# 挑战题 1
请原样抄写记录中从开头起到含有“building: (503, 77)”的那一行为止的各行，首尾两行都包括在内，答案中不要放入图片。

# 页面摘录
++++

最近,除了国内明文密码的安全事件,还有一个事是比较大的,那就是Hash Collision DoS (Hash碰撞的拒绝式服务攻击),有恶意的人会通过这个安全弱点会让你的服务器运行巨慢无比。这个安全弱点利用了各语言的Hash算法的“非随机性”可以制造出N多的value不一样,但是key一样数据,然后让你的Hash表成为一张单向链表,而导致你的整个网站或是程序的运行性能以级数下降(可以很轻松的让你的CPU升到100%)。
目前,这个问题出现于Java, JRuby, PHP, Python, Rubinius, Ruby这些语言中,主要:
- Java, 所有版本
- JRuby <= 1.6.5 (目前fix在 1.6.5.1)
- PHP <= 5.3.8, <= 5.4.0RC3 (目前fix在 5.3.9, 5.4.0RC4)
- Python, all versions
- Rubinius, all versions
- Ruby <= 1.8.7-p356 (目前fix在 1.8.7-p357, 1.9.x)
- Apache Geronimo, 所有版本
- Apache Tomcat <= 5.5.34, <= 6.0.34, <= 7.0.22 (目前fix在 5.5.35, 6.0.35, 7.0.23)
- Oracle Glassfish <= 3.1.1 (目前fix在mainline)
- Jetty, 所有版本
- Plone, 所有版本
- Rack <= 1.3.5, <= 1.2.4, <= 1.1.2 (目前fix 在 1.4.0, 1.3.6, 1.2.5, 1.1.3)
- V8 JavaScript Engine, 所有版本
- ASP.NET没有打MS11-100补丁
注意,Perl没有这个问题,因为Perl在N年前就fix了这个问题了。关于这个列表的更新,请参看oCERT的2011-003报告,比较坑爹的是,这个问题早在2003年就在论文《通过算法复杂性进行拒绝式服务攻击》中被报告了,但是好像没有引起注意,尤其是Java。
弱点攻击解释
你可以会觉得这个问题没有什么大不了的,因为黑客是看不到hash算法的,如果你这么认为,那么你就错了,这说明对Web编程的了解还不足够底层。
无论你用JSP,PHP,Python,Ruby来写后台网页的时候,在处理HTTP POST数据的时候,你的后台程序可以很容易地以访问表单字段名来访问表单值,就像下面这段程序一样:
- $usrname = $_POST['username'];
- $passwd = $_POST['password'];
这是怎么实现的呢?这后面的东西就是Hash Map啊,所以,我可以给你后台提交一个有10K字段的表单,这些字段名都被我精心地设计过,他们全是Hash Collision ,于是你的Web Server或语言处理这个表单的时候,就会建造这个hash map,于是在每插入一个表单字段的时候,都会先遍历一遍你所有已插入的字段,于是你的服务器的CPU一下就100%了,你会觉得这10K没什么,那么我就发很多个的请求,你的服务器一下就不行了。
举个例子,你可能更容易理解:
如果你有n个值—— v1, v2, v3, … vn,把他们放到hash表中应该是足够散列的,这样性能才高:
- 0 -> v2
-
- 1 -> v4
-
- 2 -> v1
-
- …
-
- …
-
- n -> v(x)
-
但是,这个攻击可以让我造出N个值—— dos1, dos2, …., dosn,他们的hash key都是一样的(也就是Hash Collision),导致你的hash表成了下面这个样子:
- 0 – > dos1 -> dos2 -> dos3 -> …. ->dosn
-
- 1 -> null
-
- 2 -> null
-
- …
-
- …
-
- n -> null
-
于是,单向链接就这样出现了。这样一来,O(1)的搜索算法复杂度就成了O(n),而插入N个数据的算法复杂度就成了O(n^2),你想想这是什么样的性能。

++++

# 提取材料
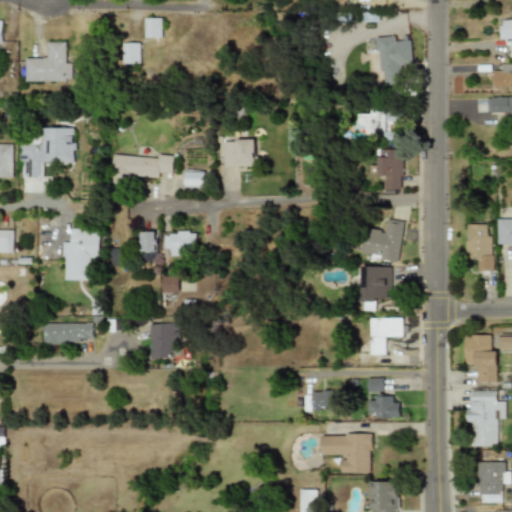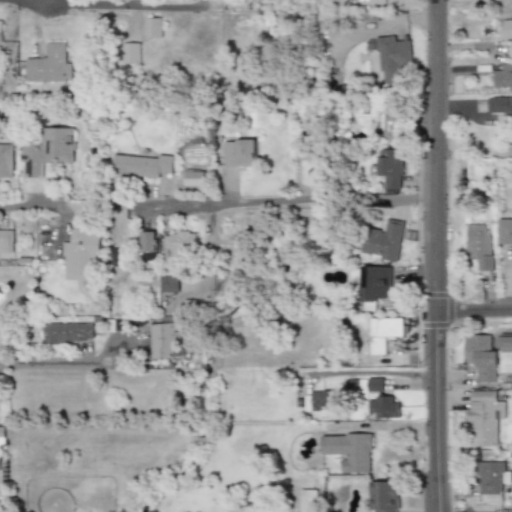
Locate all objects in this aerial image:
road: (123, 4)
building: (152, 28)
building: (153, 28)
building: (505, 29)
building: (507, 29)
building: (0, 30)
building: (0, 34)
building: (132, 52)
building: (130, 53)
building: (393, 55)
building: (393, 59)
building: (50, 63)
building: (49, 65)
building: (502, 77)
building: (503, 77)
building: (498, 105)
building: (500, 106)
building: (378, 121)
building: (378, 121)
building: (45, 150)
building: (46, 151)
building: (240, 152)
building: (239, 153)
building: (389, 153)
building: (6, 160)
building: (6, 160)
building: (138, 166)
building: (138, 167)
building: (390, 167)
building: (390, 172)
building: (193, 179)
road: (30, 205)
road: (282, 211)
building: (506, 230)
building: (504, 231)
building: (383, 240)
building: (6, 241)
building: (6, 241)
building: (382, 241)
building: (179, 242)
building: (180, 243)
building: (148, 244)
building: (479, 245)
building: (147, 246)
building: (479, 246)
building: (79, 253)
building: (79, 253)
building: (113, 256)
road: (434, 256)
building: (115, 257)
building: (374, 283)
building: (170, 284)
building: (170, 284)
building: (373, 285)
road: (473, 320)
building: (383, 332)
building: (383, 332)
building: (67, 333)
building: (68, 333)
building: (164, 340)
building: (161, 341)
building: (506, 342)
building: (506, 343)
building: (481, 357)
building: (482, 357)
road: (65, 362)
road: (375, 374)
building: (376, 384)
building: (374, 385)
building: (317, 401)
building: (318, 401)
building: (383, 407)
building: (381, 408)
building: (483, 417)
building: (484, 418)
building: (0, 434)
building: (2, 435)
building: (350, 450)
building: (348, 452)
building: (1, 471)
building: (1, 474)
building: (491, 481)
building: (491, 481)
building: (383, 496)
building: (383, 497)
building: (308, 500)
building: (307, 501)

++++

# 挑战题 2
请将页面摘录中从“- Jetty, 所有版本”到“有引起注意,尤其是Java。”的这段文字一字不差地复述出来。

# 详解答案 1
Locate all objects in this aerial image:
road: (123, 4)
building: (152, 28)
building: (153, 28)
building: (505, 29)
building: (507, 29)
building: (0, 30)
building: (0, 34)
building: (132, 52)
building: (130, 53)
building: (393, 55)
building: (393, 59)
building: (50, 63)
building: (49, 65)
building: (502, 77)
building: (503, 77)

# 详解答案 2
- Jetty, 所有版本
- Plone, 所有版本
- Rack <= 1.3.5, <= 1.2.4, <= 1.1.2 (目前fix 在 1.4.0, 1.3.6, 1.2.5, 1.1.3)
- V8 JavaScript Engine, 所有版本
- ASP.NET没有打MS11-100补丁
注意,Perl没有这个问题,因为Perl在N年前就fix了这个问题了。关于这个列表的更新,请参看oCERT的2011-003报告,比较坑爹的是,这个问题早在2003年就在论文《通过算法复杂性进行拒绝式服务攻击》中被报告了,但是好像没有引起注意,尤其是Java。